You would just have to check, where in the Index-Array you are and calculate the "distance" to the beginning and end to decide "disabling First/Last"

EDIT: I think i got your problem now.
You want to display 1 Record per Page (like a DB-navigator)

To stay in your Sample
First and Last plus max. 5 buttons --> Max. 7 Buttons

RecordCount=RC

RC Div 7 -->
If this is Zero you check RC Mod 7 --> This Result handles your point 3 a i. - v.
like:
Constant FirstNumberedButton=2
ModResult=RC Mod 7
AmountButtons=ModResult-2
LastNumberedButton=ModResult-1
Show "First", Show From FirstNumberedButton To LastNumberedButton, Show "Last"

If RC Div 7 is >0 then you are at 3 a vi.
Here you would have to change "FirstNumberedButton" to your "+/- 2 Pages around current page" to get a starting point which is easy to calculate

btw: With CurrentPage Mod 7 (or along this line. Not sure) you also get the Button which to disable, since there are only 7 buttons max.
Sanity checks have to be made though

EDIT2: Food for thought
Imagine having 9 (or more) Records/Pages
MaxButtons would (should?) be 9 (!!)
First | ... | 3 | 4 | 5 | 6 | 7 | ... | Last

[peterst]

Some examples from from forums.

First page is current one:

Code:

1  2  3  4  5  ...  >  >|

Last page is current one:

Code:

|<  <   ...  100 101 102

Multi-page thread somewhere in the middle:

Code:

|< <  ... 5 505 905 955 995 1002 1003 1004 1005 1006 1007 1008 1015 1055 1105 1505 ... > >|

This one is from Post Race! thread page 1005. The buttons are more than 5, but pages are spread to quickly access not only neighbours but also further ones with increased distance.

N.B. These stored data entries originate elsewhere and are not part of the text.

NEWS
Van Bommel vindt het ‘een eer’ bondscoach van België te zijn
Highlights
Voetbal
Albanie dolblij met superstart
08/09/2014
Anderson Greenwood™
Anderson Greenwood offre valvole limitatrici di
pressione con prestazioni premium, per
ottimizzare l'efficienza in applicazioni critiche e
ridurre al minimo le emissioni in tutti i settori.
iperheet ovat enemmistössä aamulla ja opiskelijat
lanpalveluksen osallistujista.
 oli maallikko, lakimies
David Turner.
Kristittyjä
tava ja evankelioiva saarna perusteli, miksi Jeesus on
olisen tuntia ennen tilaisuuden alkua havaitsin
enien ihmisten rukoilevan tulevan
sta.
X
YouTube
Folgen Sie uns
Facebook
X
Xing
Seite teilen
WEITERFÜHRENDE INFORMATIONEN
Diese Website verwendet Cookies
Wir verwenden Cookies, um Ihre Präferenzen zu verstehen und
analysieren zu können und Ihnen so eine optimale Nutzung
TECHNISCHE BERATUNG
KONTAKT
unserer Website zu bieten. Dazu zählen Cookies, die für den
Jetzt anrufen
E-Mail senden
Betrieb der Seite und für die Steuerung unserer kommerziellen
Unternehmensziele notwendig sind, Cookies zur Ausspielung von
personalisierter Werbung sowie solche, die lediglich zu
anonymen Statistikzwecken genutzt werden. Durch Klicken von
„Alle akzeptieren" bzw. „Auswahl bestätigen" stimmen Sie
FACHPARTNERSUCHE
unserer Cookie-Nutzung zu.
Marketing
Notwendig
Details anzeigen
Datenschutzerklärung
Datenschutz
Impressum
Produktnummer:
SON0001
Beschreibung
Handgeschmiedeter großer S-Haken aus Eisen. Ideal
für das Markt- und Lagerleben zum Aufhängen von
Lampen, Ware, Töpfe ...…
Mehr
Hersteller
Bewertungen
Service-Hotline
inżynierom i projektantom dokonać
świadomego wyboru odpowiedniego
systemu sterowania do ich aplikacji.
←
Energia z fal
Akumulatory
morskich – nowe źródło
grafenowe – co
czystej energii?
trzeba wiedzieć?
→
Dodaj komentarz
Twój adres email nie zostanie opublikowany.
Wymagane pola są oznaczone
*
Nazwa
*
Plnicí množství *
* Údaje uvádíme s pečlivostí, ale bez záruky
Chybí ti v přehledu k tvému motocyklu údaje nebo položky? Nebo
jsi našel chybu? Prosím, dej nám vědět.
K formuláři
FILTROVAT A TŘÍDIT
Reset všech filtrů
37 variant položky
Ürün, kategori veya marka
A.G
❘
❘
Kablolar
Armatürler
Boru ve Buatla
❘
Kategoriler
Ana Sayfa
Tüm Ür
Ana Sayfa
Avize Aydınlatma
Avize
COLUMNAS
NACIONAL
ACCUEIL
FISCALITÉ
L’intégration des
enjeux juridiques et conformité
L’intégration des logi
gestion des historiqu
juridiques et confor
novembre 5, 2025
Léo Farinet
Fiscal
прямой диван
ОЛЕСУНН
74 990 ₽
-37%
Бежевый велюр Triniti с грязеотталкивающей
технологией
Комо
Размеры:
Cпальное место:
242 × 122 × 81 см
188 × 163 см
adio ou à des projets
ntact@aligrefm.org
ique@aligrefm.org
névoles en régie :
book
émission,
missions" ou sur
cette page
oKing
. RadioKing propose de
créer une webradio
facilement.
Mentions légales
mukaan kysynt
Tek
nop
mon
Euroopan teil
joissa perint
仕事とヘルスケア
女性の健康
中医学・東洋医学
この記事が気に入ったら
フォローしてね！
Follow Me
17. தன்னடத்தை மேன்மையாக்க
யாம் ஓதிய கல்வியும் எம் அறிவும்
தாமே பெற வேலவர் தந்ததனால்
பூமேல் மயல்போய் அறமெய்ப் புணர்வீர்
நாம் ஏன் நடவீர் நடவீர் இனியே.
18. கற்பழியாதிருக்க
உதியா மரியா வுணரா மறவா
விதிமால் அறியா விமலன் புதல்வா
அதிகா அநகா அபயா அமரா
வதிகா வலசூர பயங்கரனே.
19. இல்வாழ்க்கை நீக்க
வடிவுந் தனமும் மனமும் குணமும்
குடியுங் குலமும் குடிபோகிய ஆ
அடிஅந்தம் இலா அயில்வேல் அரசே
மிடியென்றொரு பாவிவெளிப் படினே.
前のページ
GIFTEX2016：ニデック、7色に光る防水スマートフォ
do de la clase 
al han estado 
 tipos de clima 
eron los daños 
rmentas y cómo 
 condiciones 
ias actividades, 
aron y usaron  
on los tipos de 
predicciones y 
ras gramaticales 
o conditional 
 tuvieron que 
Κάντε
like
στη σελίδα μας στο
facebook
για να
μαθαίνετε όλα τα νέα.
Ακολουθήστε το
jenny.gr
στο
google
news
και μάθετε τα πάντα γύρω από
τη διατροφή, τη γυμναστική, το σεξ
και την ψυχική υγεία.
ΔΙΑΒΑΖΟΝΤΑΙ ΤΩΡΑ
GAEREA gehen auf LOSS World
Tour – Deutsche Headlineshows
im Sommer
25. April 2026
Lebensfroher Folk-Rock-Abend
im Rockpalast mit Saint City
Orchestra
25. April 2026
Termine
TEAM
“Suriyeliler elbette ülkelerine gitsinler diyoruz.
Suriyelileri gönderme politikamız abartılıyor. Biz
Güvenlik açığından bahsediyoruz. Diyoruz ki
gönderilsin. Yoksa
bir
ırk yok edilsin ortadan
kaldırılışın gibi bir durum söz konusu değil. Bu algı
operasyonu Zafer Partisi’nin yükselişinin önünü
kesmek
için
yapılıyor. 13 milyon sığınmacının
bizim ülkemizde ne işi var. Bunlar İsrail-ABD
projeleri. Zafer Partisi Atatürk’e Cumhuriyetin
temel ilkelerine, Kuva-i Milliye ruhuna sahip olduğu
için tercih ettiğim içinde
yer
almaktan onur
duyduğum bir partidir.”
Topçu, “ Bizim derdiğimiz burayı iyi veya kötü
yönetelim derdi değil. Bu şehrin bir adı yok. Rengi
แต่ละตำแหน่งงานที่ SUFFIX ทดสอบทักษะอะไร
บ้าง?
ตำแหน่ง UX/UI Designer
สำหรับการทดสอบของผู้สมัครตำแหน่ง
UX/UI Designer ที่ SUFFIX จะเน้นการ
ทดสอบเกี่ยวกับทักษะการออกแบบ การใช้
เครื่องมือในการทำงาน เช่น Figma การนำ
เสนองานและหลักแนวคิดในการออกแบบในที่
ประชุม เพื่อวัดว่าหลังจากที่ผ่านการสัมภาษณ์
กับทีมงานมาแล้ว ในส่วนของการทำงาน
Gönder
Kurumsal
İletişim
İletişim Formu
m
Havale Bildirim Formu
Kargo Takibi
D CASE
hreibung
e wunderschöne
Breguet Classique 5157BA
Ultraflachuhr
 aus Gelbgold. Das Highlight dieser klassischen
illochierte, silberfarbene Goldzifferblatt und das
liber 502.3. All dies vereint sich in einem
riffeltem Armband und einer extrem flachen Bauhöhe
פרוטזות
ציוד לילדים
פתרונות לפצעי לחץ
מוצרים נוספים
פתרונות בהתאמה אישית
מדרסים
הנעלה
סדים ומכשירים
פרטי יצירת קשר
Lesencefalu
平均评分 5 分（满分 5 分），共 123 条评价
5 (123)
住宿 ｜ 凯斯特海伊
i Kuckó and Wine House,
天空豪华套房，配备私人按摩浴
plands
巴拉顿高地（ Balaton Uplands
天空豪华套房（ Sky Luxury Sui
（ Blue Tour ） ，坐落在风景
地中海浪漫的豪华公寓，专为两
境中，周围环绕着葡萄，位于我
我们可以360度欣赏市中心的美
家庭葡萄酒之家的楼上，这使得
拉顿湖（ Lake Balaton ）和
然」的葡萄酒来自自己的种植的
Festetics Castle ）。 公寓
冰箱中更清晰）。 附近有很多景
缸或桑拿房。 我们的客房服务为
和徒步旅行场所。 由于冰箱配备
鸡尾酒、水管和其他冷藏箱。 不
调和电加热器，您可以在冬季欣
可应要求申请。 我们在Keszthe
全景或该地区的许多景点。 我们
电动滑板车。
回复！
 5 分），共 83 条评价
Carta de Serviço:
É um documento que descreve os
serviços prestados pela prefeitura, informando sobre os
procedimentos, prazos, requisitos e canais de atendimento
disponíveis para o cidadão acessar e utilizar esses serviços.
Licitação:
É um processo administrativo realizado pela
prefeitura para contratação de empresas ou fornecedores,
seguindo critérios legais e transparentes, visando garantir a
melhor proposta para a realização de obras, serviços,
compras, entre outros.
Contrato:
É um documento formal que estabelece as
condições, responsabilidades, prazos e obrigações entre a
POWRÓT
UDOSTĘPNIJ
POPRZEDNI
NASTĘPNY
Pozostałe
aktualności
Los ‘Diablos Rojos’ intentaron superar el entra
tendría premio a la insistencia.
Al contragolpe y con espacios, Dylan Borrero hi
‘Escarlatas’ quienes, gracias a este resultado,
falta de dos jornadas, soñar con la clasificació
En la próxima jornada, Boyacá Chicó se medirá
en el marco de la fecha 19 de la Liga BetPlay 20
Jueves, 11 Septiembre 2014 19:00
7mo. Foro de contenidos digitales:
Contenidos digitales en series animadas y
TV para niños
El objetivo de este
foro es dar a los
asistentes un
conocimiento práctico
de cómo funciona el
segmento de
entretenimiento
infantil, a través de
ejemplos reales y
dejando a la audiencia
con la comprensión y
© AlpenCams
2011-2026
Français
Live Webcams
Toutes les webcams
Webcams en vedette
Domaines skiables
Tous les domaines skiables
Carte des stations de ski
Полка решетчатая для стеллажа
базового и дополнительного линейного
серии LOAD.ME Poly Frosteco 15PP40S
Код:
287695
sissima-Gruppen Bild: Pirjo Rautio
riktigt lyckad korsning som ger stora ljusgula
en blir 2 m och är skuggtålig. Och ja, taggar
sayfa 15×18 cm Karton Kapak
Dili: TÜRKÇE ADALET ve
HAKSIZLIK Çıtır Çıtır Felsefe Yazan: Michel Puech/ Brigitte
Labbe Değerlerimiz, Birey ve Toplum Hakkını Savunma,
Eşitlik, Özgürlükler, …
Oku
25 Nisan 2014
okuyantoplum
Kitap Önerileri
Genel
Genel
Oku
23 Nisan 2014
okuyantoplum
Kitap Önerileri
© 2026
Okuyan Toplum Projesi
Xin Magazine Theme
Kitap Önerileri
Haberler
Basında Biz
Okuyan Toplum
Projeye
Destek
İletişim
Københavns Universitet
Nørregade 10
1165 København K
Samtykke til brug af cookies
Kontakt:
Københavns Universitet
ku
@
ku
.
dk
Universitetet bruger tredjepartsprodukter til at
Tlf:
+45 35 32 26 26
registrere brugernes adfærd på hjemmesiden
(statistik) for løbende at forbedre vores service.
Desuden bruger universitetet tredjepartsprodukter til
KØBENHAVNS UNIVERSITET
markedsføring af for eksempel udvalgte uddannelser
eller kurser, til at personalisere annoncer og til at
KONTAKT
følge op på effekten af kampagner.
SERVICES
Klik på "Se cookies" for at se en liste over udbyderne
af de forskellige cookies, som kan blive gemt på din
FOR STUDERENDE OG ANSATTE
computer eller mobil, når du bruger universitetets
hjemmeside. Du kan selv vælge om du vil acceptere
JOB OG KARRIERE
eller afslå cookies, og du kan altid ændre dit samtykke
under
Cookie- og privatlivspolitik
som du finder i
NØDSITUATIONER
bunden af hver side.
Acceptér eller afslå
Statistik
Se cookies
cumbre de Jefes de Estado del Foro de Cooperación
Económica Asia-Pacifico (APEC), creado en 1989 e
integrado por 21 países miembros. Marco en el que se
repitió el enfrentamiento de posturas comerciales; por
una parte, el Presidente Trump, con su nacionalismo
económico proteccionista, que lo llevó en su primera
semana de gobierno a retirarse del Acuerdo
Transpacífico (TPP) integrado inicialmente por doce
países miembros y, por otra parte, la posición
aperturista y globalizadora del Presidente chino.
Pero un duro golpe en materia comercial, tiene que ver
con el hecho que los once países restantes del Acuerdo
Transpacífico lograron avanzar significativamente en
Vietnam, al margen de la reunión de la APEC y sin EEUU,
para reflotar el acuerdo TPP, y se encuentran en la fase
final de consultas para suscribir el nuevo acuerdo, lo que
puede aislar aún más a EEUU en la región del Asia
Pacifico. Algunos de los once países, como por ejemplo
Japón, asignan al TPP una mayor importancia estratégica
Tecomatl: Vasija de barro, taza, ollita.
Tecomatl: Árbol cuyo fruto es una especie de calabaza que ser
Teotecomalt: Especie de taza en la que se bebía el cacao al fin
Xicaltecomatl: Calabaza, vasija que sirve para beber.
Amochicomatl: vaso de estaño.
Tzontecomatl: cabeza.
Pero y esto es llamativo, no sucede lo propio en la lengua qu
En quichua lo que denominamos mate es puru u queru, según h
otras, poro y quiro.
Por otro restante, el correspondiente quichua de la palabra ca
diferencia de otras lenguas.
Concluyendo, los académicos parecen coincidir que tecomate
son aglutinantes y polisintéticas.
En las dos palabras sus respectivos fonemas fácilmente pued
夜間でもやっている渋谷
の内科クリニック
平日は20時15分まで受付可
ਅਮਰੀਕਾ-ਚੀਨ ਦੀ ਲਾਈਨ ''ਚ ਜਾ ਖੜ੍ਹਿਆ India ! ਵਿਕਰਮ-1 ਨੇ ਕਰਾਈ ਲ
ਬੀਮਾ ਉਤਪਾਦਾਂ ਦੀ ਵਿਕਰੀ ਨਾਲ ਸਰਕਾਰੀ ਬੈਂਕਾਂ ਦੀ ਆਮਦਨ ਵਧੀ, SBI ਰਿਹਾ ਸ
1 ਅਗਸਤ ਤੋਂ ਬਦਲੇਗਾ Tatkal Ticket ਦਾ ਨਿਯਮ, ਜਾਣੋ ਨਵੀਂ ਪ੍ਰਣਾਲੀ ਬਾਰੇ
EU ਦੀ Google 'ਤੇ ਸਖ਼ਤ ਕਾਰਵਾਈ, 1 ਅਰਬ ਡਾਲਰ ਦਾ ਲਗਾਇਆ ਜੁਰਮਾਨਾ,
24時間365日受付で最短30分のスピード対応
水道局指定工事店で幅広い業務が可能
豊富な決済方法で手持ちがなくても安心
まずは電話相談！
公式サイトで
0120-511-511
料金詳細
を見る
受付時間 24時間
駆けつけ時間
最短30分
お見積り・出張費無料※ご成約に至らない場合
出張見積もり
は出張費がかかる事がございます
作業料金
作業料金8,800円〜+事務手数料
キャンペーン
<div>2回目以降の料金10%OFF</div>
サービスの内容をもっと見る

Navigation UX should be designed to help users. The last example is on the extreme but IMO it confuses more than helps. But also limiting how far can the user jump with single button/link click is also not helping for advanced users.

Some apps were designed with text box where user can enter page number to jump to. Others have additional buttons -10 and +10 to allow longer jumps. Everything depends on type of data shown, expected number of items and the workflow that users will have.

[sapator]

If this is a self project for recreation issues then OK but if not, why reinvent the wheel?
So some examples with a quick search:
https://webdesign.tutsplus.com/tutor...ipt--cms-41896
https://www.cssscript.com/tag/pagination/
https://www.jqueryscript.net/blog/be...n-plugins.html
https://www.edureka.co/blog/pagination-in-angular-js/

Note Jquery is deprecated but I included it just in case you are using it.

[Zvoni]

EDIT2: Food for thought
Imagine having 9 (or more) Records/Pages
MaxButtons would (should?) be 9 (!!)
First | ... | 3 | 4 | 5 | 6 | 7 | ... | Last

Just remembered something:
In a case like above, meaning you're currently navigating way far from your "margins",
the button to be disabled is always the one in the middle....